▸ SELECTED TEXT:
Asymmetric dimethylarginine in response to recombinant tissue-type plasminogen activator and erythropoietin in acute stroke.

BACKGROUND AND PURPOSE

In the German Multicenter Erythropoietin (EPO) Stroke Trial, patients not receiving thrombolysis most likely benefited from EPO on clinical recovery, whereas a combination of rtPA and EPO was associated with increased mortality. We investigated whether the combination of rtPA and EPO increased release of the endogenous NO synthase inhibitor asymmetric dimethylarginine (ADMA), and thereby potentially deteriorated ischemic stroke outcome, as suggested from experimental data.

METHODS

ADMA was determined in serum samples from 90 patients of the German Multicenter EPO Stroke Trial taken at days 1 (within 6 hours after symptom onset), 2, 3, 4, and 7 after stroke using high-performance liquid chromatography-tandem mass spectrometry. ADMA was analyzed for the different treatment groups (EPO, n=25; placebo, n=30; rtPA+placebo, n=18; EPO+rtPA, n=17). Clinical outcome was expressed as difference between National Institutes of Health Stroke Scale at baseline and 90 days.

▸ SUPPLIED MATERIAL:
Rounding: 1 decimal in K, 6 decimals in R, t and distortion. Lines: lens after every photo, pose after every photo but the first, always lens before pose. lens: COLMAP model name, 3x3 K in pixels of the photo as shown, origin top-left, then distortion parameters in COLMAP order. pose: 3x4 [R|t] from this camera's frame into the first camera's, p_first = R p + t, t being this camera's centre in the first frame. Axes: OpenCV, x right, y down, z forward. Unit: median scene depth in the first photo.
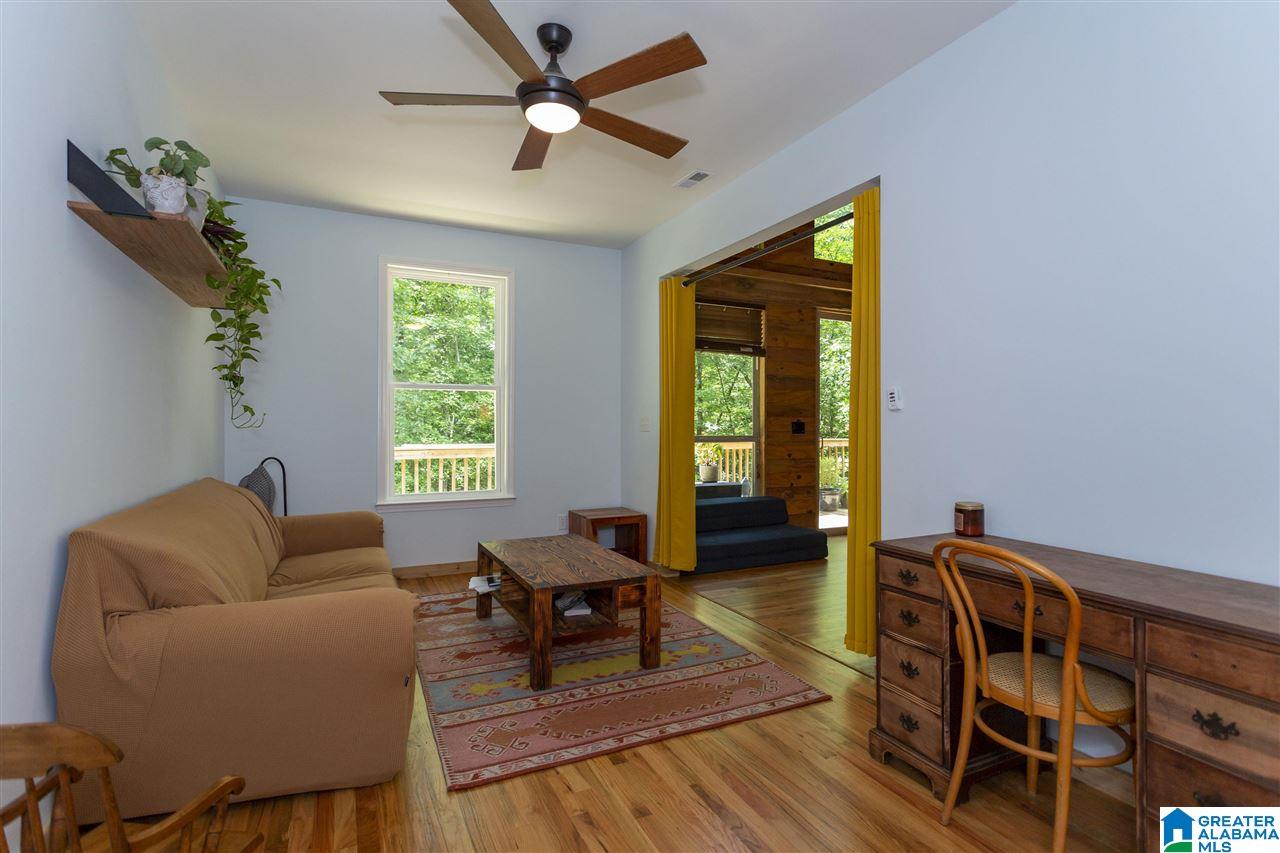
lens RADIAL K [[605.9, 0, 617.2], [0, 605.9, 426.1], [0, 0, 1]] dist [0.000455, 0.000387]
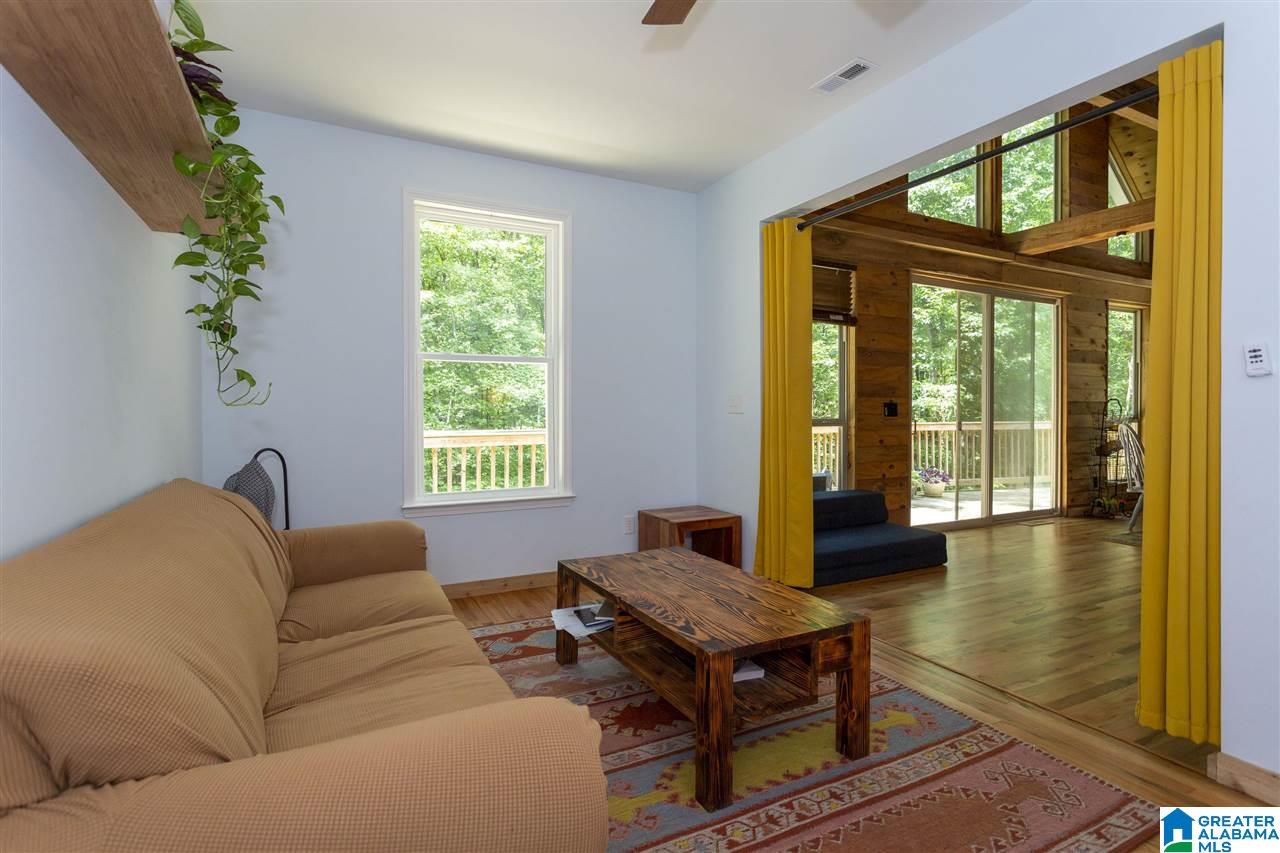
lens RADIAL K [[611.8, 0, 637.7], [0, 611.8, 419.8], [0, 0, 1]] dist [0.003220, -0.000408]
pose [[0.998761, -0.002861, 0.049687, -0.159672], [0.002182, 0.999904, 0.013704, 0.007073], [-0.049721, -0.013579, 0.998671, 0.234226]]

▸ PROBLEM DETAILS:
Continue the abstract on asymmetric dimethylarginine in acute stroke patients given rtPA and EPO from its last sentence.

▸ EXPECTED ANSWER:
RESULTS

ADMA levels significantly increased during the observation time in EPO, EPO+rtPA, and placebo groups (P<0.05). A treatment effect on ADMA levels was revealed by repeated measures ANOVA only in the rtPA+placebo group (P=0.027). Here, ADMA levels were decreased compared with the placebo group (P<0.05). Both the EPO and the rtPA+placebo groups in the Hannover subgroup of the EPO trial had better outcome than the placebo group (P<0.05).

CONCLUSIONS

Our data underscore the potential benefit of EPO in ischemic stroke. The hypothesis from experimental data, that EPO treatment increases ADMA in stroke patients, was disproved. Further studies are needed to clarify whether decreased ADMA might contribute to therapeutic rtPA effects.